PHP memory_limit on WordPress: What It Should Be and How to Raise It Correctly

Insufficient memory_limit causes random crashes. How to raise it on any host and what value is realistic.

PHP memory_limit caps how much RAM a single PHP request may use. The moment a request crosses it, PHP throws a fatal: Allowed memory size of N bytes exhausted. For WordPress, a single-plugin install consumes 32-64MB. Add Elementor, WooCommerce, Backup, or image optimization and 128-256MB becomes the floor. A 50-plugin site running heavy admin work (importing 1,000 posts, a backup, regenerating thumbnails) needs 512MB.

Why this matters

Direct effect: when the limit is low, operations die mid-flight. A backup that stops at 70%, an XML import that finishes half, or a post editor that refuses to load - all classic memory exhaustion symptoms. Tasks that worked yesterday can fail tomorrow when a new plugin ratchets up baseline usage.

Indirect effect: it is your safety net. A site with 256MB tolerates one outlier request (a REST endpoint returning 5,000 items). A 64MB site dies. WooCommerce export/import on a large catalog frequently needs 1GB+; without that headroom, you cannot edit large catalogs at all.

That said, infinite memory is dangerous. A 2GB limit on a leaky request means each worker holds 2GB; ten workers means 20GB of RAM. The server collapses. The right value is the smallest that still covers your real workload - usually 256MB.

How to detect

Current value: Tools > Site Health > Info > Server shows PHP memory limit. With WP-CLI: wp config get WP_MEMORY_LIMIT and php -i | grep memory_limit.

Memory errors: search wp-content/debug.log for Allowed memory size of. Each match is a failed request. The server's PHP error log (typically /var/log/php_error.log or visible in cPanel's error_log) catches the rest.

Indirect symptom: an admin page that returns "500 Internal Server Error" mid-action is often a memory exhaustion. Cross-check the log.

How to fix

Two limits exist. WordPress sets one in wp-config.php; PHP sets one in php.ini. The lower of the two wins, and WordPress never exceeds the PHP cap. So if PHP allows 64MB, raising WP_MEMORY_LIMIT to 256MB changes nothing.

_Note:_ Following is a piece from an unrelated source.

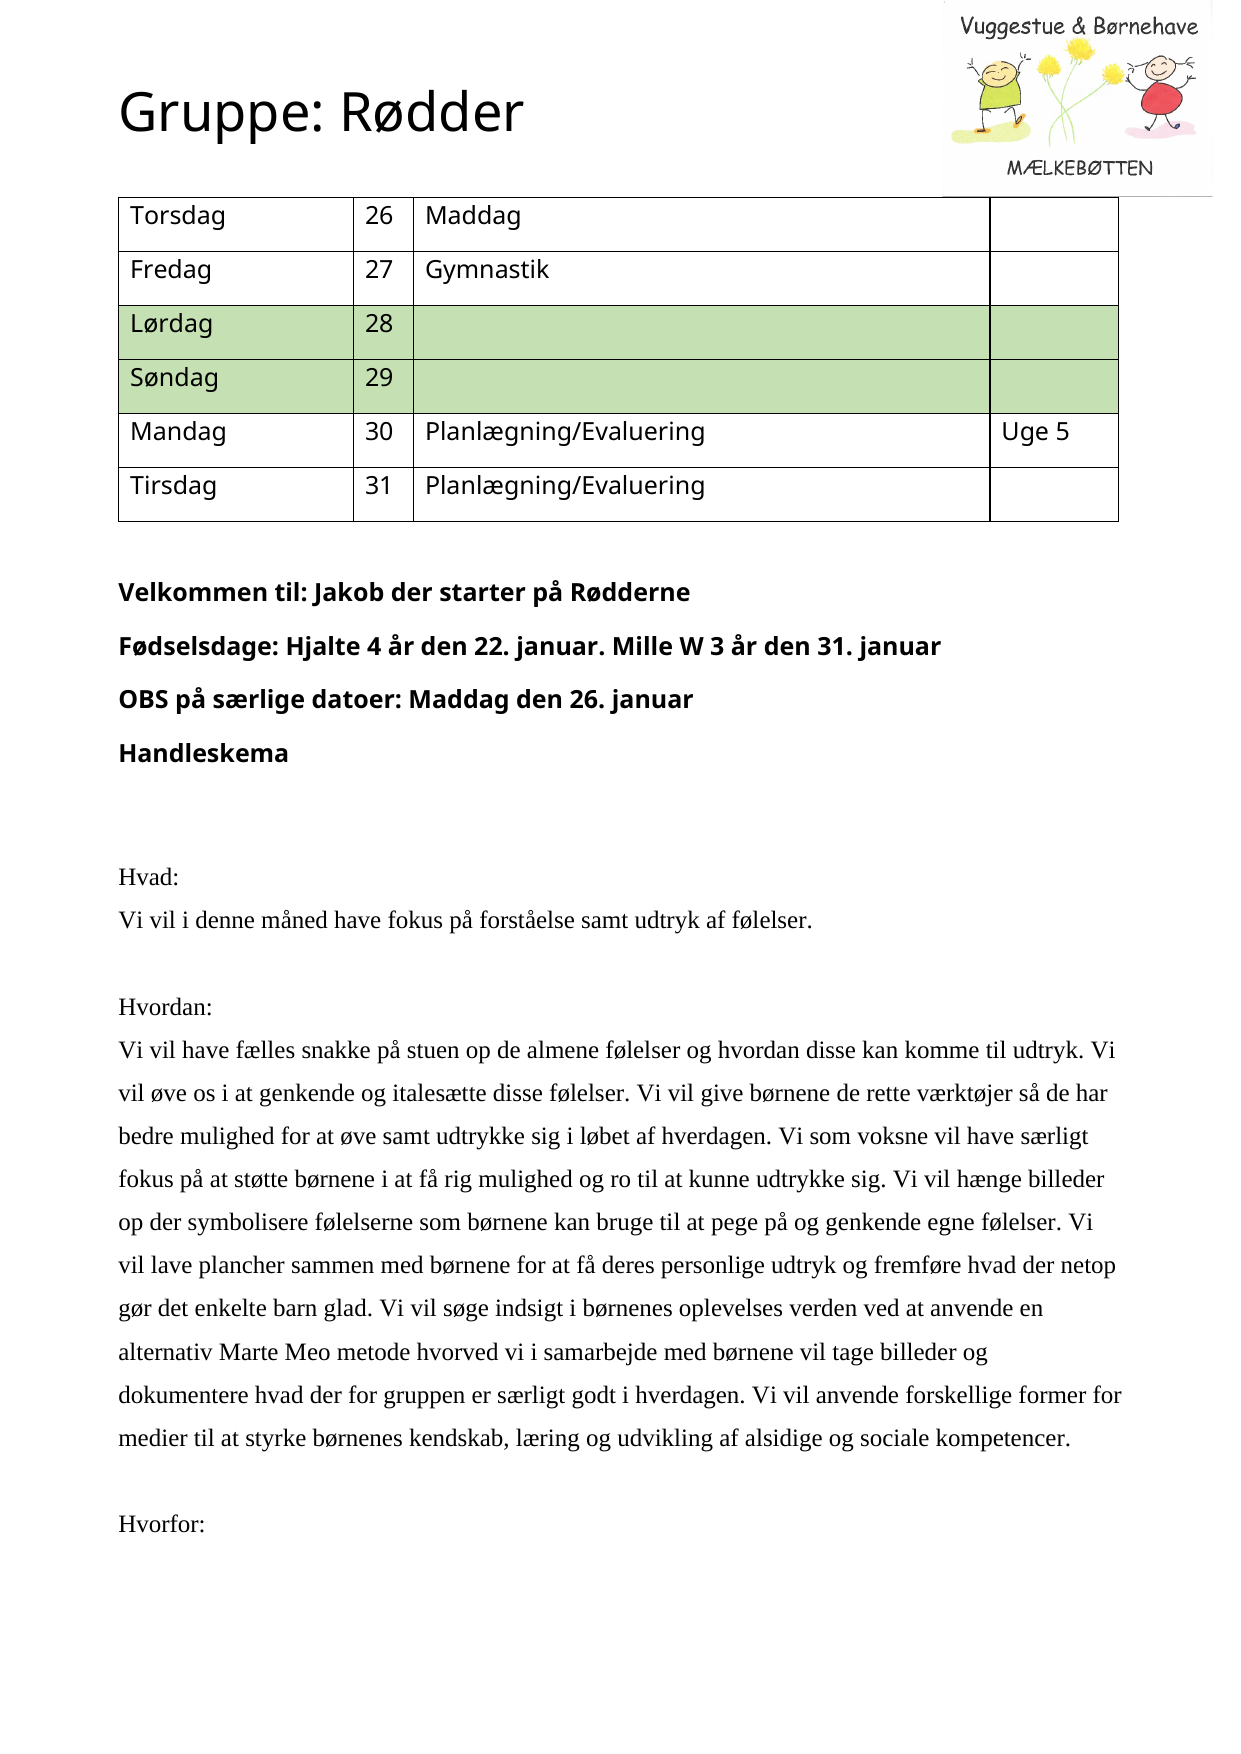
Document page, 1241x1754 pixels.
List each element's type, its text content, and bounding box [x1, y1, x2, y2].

Step 1: WordPress. In wp-config.php, before /* That's all */:

define('WP_MEMORY_LIMIT', '256M');
define('WP_MAX_MEMORY_LIMIT', '512M'); // applies to wp-admin only

WP_MEMORY_LIMIT covers the front end; WP_MAX_MEMORY_LIMIT applies to wp-admin (heavier work).

Step 2: PHP. cPanel: "Select PHP Version" or "MultiPHP INI Editor" > memory_limit = 256M. Plesk: Domain > PHP Settings > memory_limit. On a VPS with shell access edit /etc/php/8.2/fpm/php.ini:

memory_limit = 256M

Restart PHP-FPM: systemctl restart php8.2-fpm.

If php.ini is unreachable, drop .user.ini in the site root:

memory_limit = 256M

Wait 5-10 minutes for PHP-FPM to refresh and test again.

Common mistakes

Mistake one: setting only WP_MEMORY_LIMIT and assuming the problem is solved. If PHP is lower, nothing changes. Always verify with phpinfo(). Mistake two: setting unlimited memory (-1) to "never worry again". This hides leaks. A buggy plugin keeps growing, and one busy hour eventually has 100 concurrent requests using 100GB and toppling the server. Mistake three: forgetting max_execution_time and max_input_vars - on stretched sites all three thresholds usually fall together.

Verifying the fix

Confirm Site Health > Server reflects the new value. Re-run the action that previously failed (backup, import, regenerate) and verify it completes. Watch debug.log for new entries - none means the fix landed. cPanel's "Resource Usage" should not show memory pegged at the plan ceiling.

Tip: If 256MB does not suffice, the culprit is almost always a leaky plugin rather than legitimate need. Run Query Monitor or New Relic to identify the heaviest consumer. Fixing the offender is better than raising the ceiling indefinitely.